Task to carry out
Pictures excluded, copy word for word the lines from the one holding "tilt_deg: -0.9" through the last line below.

+++

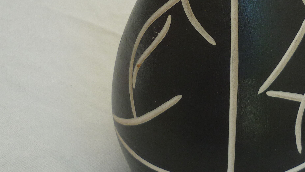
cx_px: 237
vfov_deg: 16.9
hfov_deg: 29.2
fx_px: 574
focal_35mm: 71
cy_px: 34
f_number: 2.8
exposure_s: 1/60
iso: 80
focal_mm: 5.5
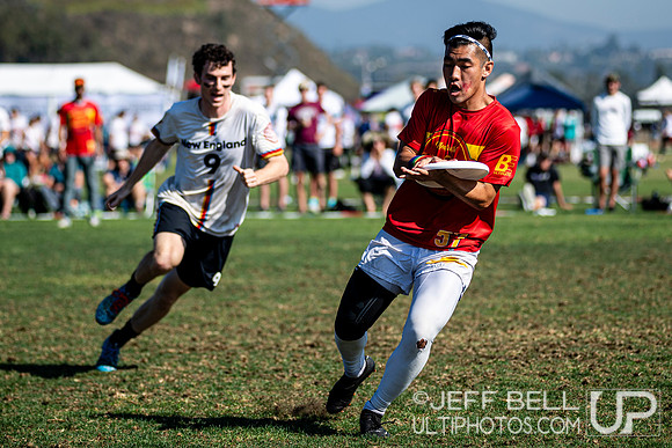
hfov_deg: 12.2
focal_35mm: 168
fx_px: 3136
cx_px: 358
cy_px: 136
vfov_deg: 8.2
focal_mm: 120
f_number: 3.2
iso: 110
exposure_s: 1/2500
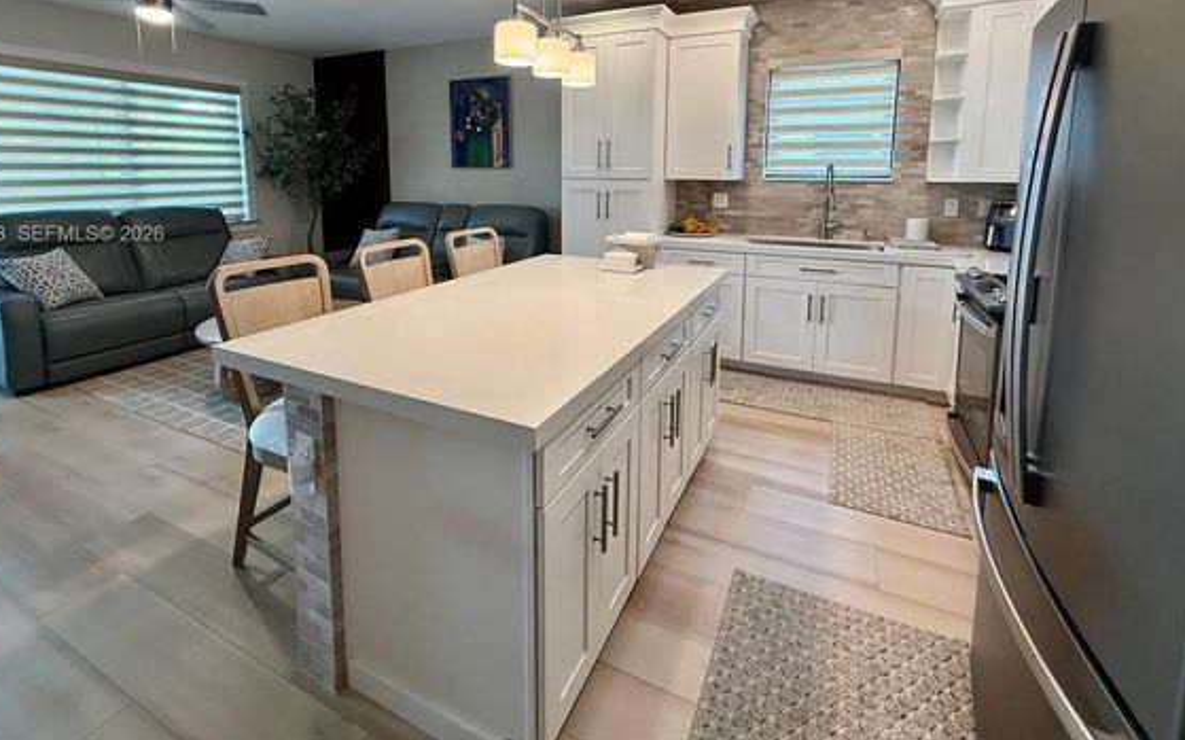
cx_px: 579
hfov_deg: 94.4
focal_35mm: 17
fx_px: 549
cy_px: 235
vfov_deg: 65.8
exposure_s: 1/120
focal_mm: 2.22
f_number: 2.2
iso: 160
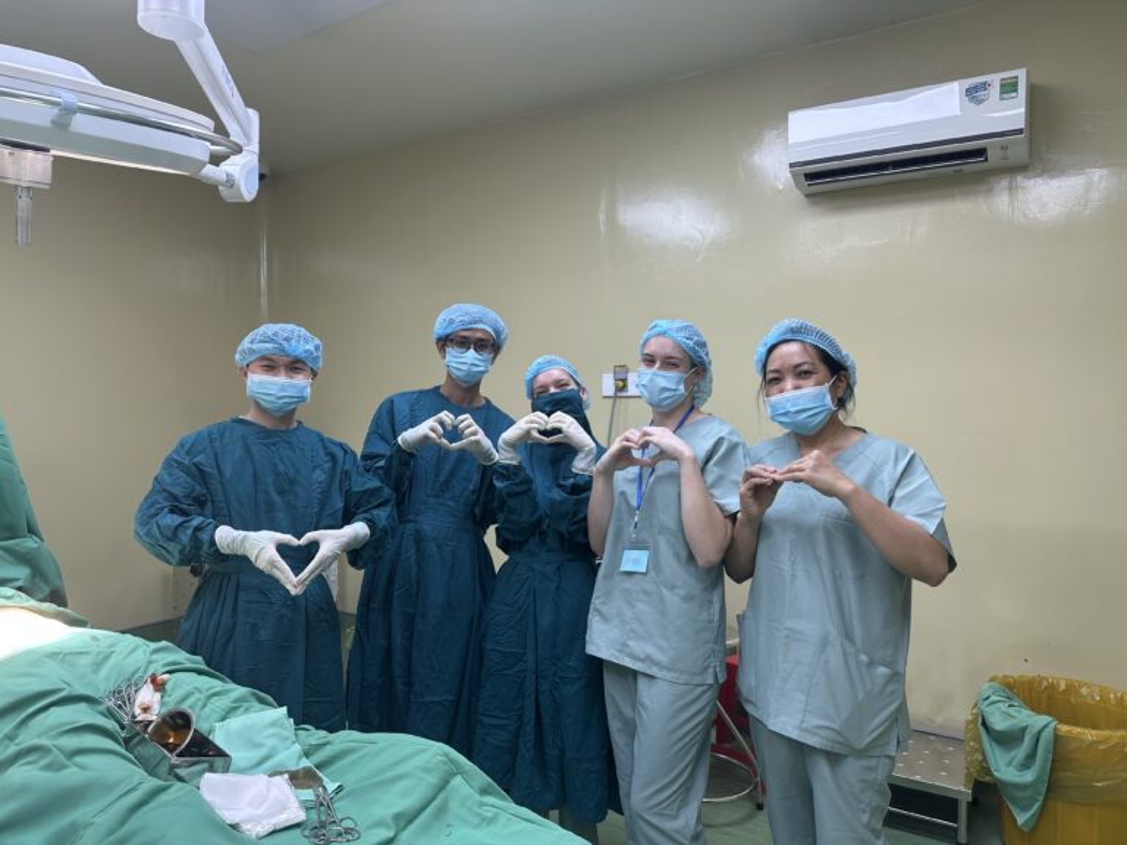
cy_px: 422
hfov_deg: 71.6
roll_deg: -0.1
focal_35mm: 24
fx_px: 781
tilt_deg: -0.9
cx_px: 564
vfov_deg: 56.8
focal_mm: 6.86
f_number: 1.78
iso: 64
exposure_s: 1/100
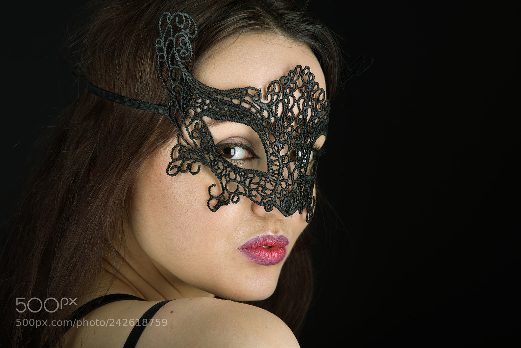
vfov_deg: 12.9
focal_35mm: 106
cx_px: 258
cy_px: 173
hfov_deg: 19.3
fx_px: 1535
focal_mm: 105
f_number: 13
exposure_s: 1/160
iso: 160
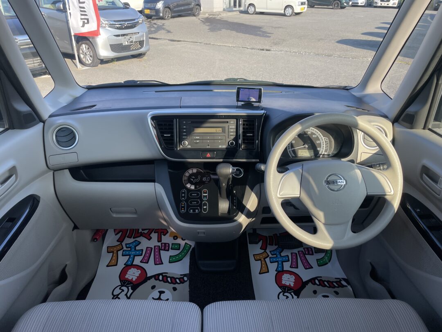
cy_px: 166
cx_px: 221
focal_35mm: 26
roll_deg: +1.0
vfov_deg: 53.1
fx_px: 332
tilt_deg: -25.8
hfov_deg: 67.3
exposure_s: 1/413
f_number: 1.6
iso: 32
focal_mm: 4.2
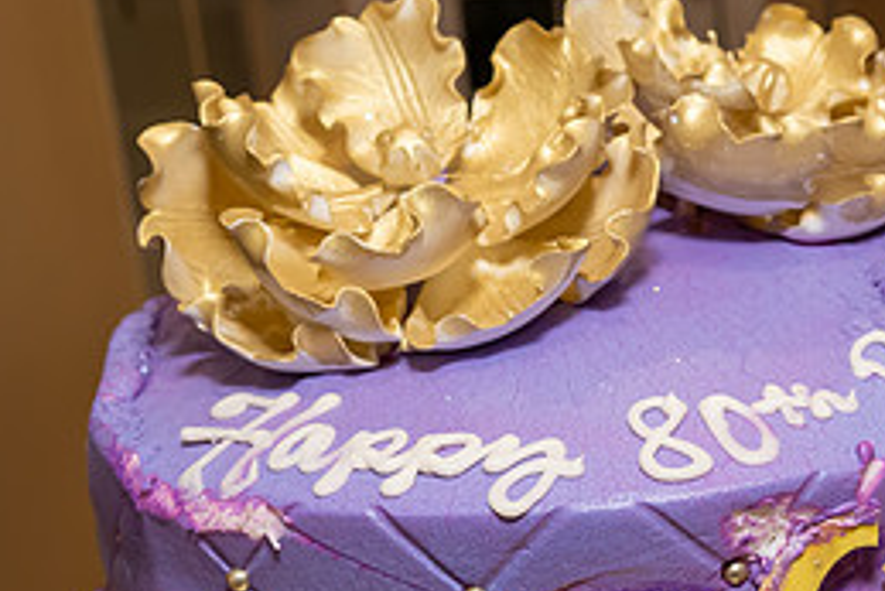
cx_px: 859
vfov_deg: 18.6
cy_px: 454
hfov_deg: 26.4
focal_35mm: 73
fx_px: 1796
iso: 1250
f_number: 5.6
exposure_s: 1/250
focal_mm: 19
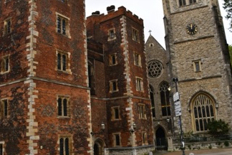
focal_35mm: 40
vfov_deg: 33.3
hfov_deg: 48.4
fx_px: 258
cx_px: 105
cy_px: 66
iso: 400
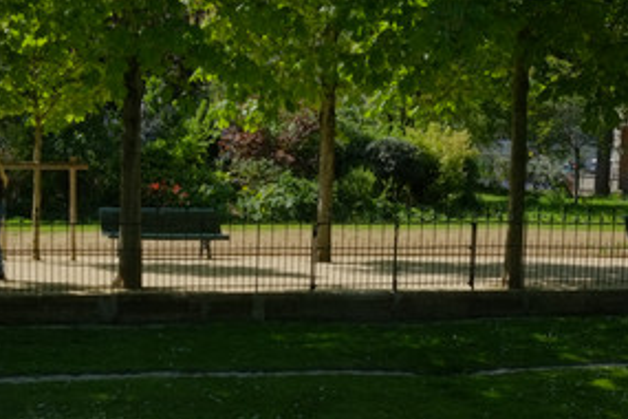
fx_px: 1605
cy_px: 449
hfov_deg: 21.9
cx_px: 159
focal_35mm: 92
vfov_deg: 14.5
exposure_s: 1/420
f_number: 7.1
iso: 200
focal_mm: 27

+++

Answer section
tilt_deg: -0.9
cx_px: 564
vfov_deg: 56.8
focal_mm: 6.86
f_number: 1.78
iso: 64
exposure_s: 1/100
vfov_deg: 12.9
focal_35mm: 106
cx_px: 258
cy_px: 173
hfov_deg: 19.3
fx_px: 1535
focal_mm: 105
f_number: 13
exposure_s: 1/160
iso: 160
cy_px: 166
cx_px: 221
focal_35mm: 26
roll_deg: +1.0
vfov_deg: 53.1
fx_px: 332
tilt_deg: -25.8
hfov_deg: 67.3
exposure_s: 1/413
f_number: 1.6
iso: 32
focal_mm: 4.2
cx_px: 859
vfov_deg: 18.6
cy_px: 454
hfov_deg: 26.4
focal_35mm: 73
fx_px: 1796
iso: 1250
f_number: 5.6
exposure_s: 1/250
focal_mm: 19
focal_35mm: 40
vfov_deg: 33.3
hfov_deg: 48.4
fx_px: 258
cx_px: 105
cy_px: 66
iso: 400
fx_px: 1605
cy_px: 449
hfov_deg: 21.9
cx_px: 159
focal_35mm: 92
vfov_deg: 14.5
exposure_s: 1/420
f_number: 7.1
iso: 200
focal_mm: 27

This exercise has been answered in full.